I get that a lot of you loved this book. You all do you. To me, it took a place, community, and history that I love, and hung it out to dry to construct a bland, faux-progressive narrative of ~swoony magic~ for people who know nothing about this (largely non-white and in many ways still working class) part of New York City, and who aren’t interested in learning, either.

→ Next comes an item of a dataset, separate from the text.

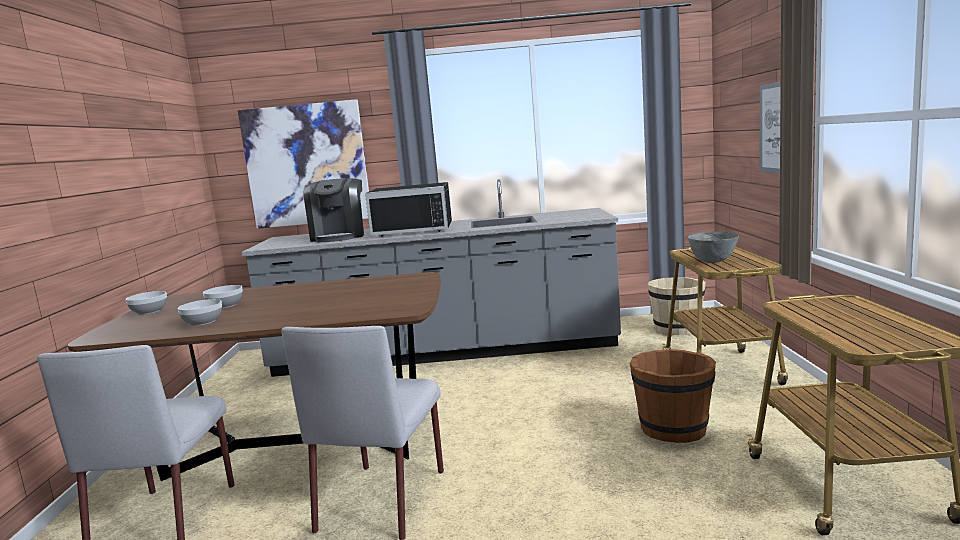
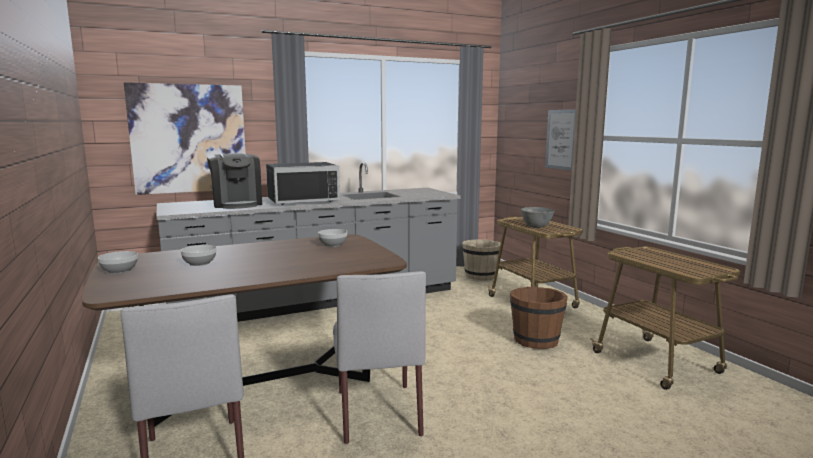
camera: 25 degrees left, 0 degrees up
bowl [178,299,222,326] -> bowl moved to [318,229,347,247]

Just to say a few nice things: I did like end up mostly liking Jane? She starts out as dead air that happens to be wearing a leather jacket, but by the end she grew on me. Also, the twist with August’s uncle was good until it was undercut for no reason. And some of the parties August went to were fun, although I could have done without McQuiston weirdly implying that « New York families » are « landlord[s] » (quoi ?? Casey, il y a tellement de familles pauvres et démunies de New York qui louent depuis des générations, comme quoi tu parles). Mais dans l’ensemble, ce livre m’a surtout aliéné, et je ne sais pas pourquoi il a été placé dans Flatbush alors qu’il fonctionne essentiellement pour ignorer et effacer toute la communauté vivante de Flatbush. Pourquoi n’a-t-il pas eu lieu à la Nouvelle-Orléans ? Je suppose que parce que Casey McQuiston aime vraiment les trains et l’idée de lutter contre la gentrification de New York.

C’est bien que Casey veuille être contre la gentrification et en faveur des rames de métro. Il est. Mais avant d’écrire un autre livre se déroulant à New York, Casey devrait envisager, par exemple, d’apprendre littéralement n’importe quoi sur ces sujets. Je t’en supplie, Casey McQuiston. S’il te plaît. Tout au moins? Apprenez le nom de notre foutu système de métro avant d’écrire sur notre système de métro.